We made note of “Bad Poetry Day” two years ago, having just missed the chance to celebrate it. Then we missed it last year, I’m not sure why. Now, we have our chance again. Bad Poetry Day is tomorrow, August 18th .

Someone invented it for whimsy’s sake, which is better motivation than produced Hallmark holidays, invented for commerce. Actually, I’m not sure that Hallmark itself (it is a “person” after all) ever invented a holiday, but Bad Poetry Day would have been an appropriate one.

The same person who named Bad Poetry Day also named Family History Day in June. I’m much, much more interested in bad poetry than family history.
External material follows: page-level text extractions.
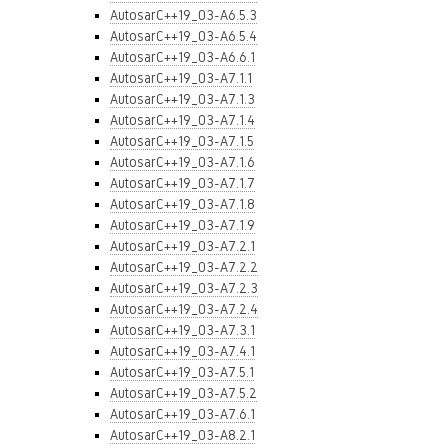
AutosarC++19_03-A6.5.3
AutosarC++19_03-A6.5.4
AutosarC++19_03-A6.6.1
AutosarC++19_03-A7.1.1
AutosarC++19_03-A7.1.3
AutosarC++19_03-A7.1.4
AutosarC++19_03-A7.1.5
AutosarC++19_03-A7.1.6
AutosarC++19_03-A7.1.7
AutosarC++19_03-A7.1.8
AutosarC++19_03-A7.1.9
AutosarC++19_03-A7.2.1
AutosarC++19_03-A7.2.2
AutosarC++19_03-A7.2.3
AutosarC++19_03-A7.2.4
AutosarC++19_03-A7.3.1
AutosarC++19_03-A7.4.1
AutosarC++19_03-A7.5.1
AutosarC++19_03-A7.5.2
AutosarC++19_03-A7.6.1
AutosarC++19_03-A8.2.1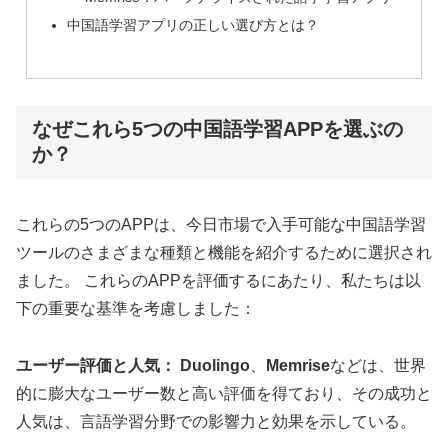
中国語学習アプリの正しい選び方とは？
なぜこれら5つの中国語学習APPを選ぶの
か？
これらの5つのAPPは、今日市場で入手可能な中国語学習
ツールのさまざまな種類と機能を紹介するために選択され
ました。 これらのAPPを評価するにあたり、私たちは以
下の重要な基準を考慮しました：
ユーザー評価と人気：
Duolingo
、
Memrise
などは、世界
的に膨大なユーザー数と高い評価を得ており、その成功と
人気は、言語学習分野での影響力と効果を示している。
But no one sets out to write bad poetry, except in celebration of the day, and this makes it awkward to celebrate. Who wants to win? To be feted?
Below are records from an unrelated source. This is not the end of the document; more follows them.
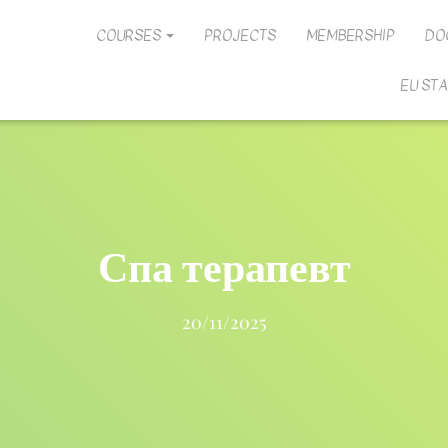
COURSES
PROJECTS
MEMBERSHIP
DO
EU ST
Спа терапевт
20/11/2025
Perhaps it should be honor’d in the breach, in a way—that we should celebrate good poetry.

What’s good? Shakespearean sonnets, of course. Baxter Black, someone says. Poetry remembered and recited as its main form of transmission is almost certain to be different from that which is written and read.

Poetic forms used to serve memory, but even modern free verse can be memorized, and not simply by brute force but with the aid of rhythms and accents (and meaning) poets can hardly keep out of their work.
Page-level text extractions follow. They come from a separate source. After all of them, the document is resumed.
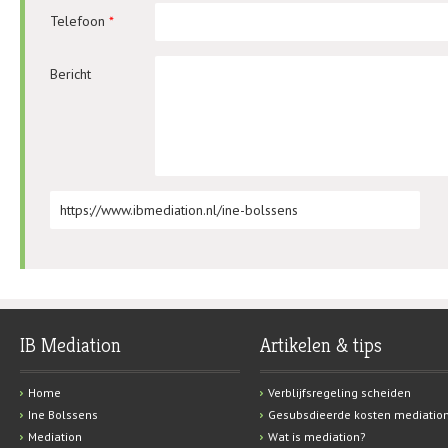
Telefoon
*
Bericht
URL
IB Mediation
Artikelen & tips
Home
Verblijfsregeling scheiden
Ine Bolssens
Gesubsdieerde kosten mediatio
Mediation
Wat is mediation?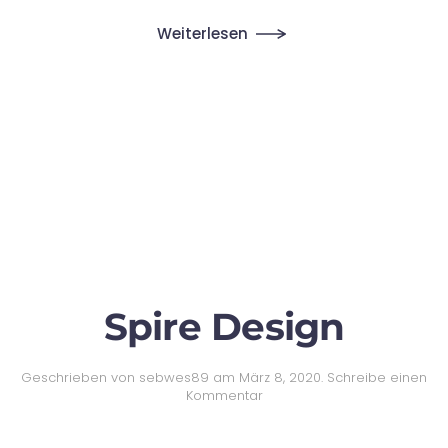
Weiterlesen
Spire Design
Geschrieben von
sebwes89
am
März 8, 2020
.
Schreibe einen
Kommentar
It’s really no harder to remember “The winter evening settles down with smell of steaks in passage ways. Six o’clock …” than it is “Once up on a midnight dreary, as I pondered weak and weary …”

Or, “The house was quiet because it had to be. The quiet was part of the meaning, part of the mind: the access of perfection to the page.”

Sometimes, you read on the subway. Other times, when, as Wallace Stevens said, “The house was quiet and the world was calm. The reader became the book; and summer night was like the conscious being of the book,” you read in utter peace and stillness.

You’re not being transported away from anything but rather into something.

School is starting and Mumford & Sons are coming, but there will still be pauses in the day when you might pick up some poems. The library has plenty of poetry, both upstairs and in the annex, in books and in magazines. So it’s easy to keep some at hand.

If you have no preferences yet, you might keep Garrison Keillor’s collection “Good poems” on the coffee table, or his other one, “Good poems for hard times.” Or Nobel laureate poet Czeslaw Milosz’s collection “A book of luminous things.” Or “Upholding mystery: an anthology of contemporary Christian poetry.”

You might imagine there are others. “Wheel and come again: an anthology of reggae poetry.” And “When she named fire: an anthology of contemporary poetry by American women.”

A Baxter Black fan may not like Charles Bukowski but may enjoy “The big roundup,” another anthology. I revere certain poems by T.S. Eliot and Wallace Stevens, but not all of them.

So far, though, I’ve enjoyed everything I’ve read by Todd Boss and Matthew Dickman. I liked all of Stephen Dobyns’s “Cemetery nights” and “Common carnage.”

Don’t worry, I’m not stuck on white males, dead or alive. I’ve greatly enjoyed everything by Kay Ryan. I remember Linda Pastan, Lucia Perillo, Wislawa Szymborska, Ellen Bass, Dorianne Laux, Daisy Fried.

What I’m saying is: It’s so easy. Honor “Bad Poetry Day” with great poetry.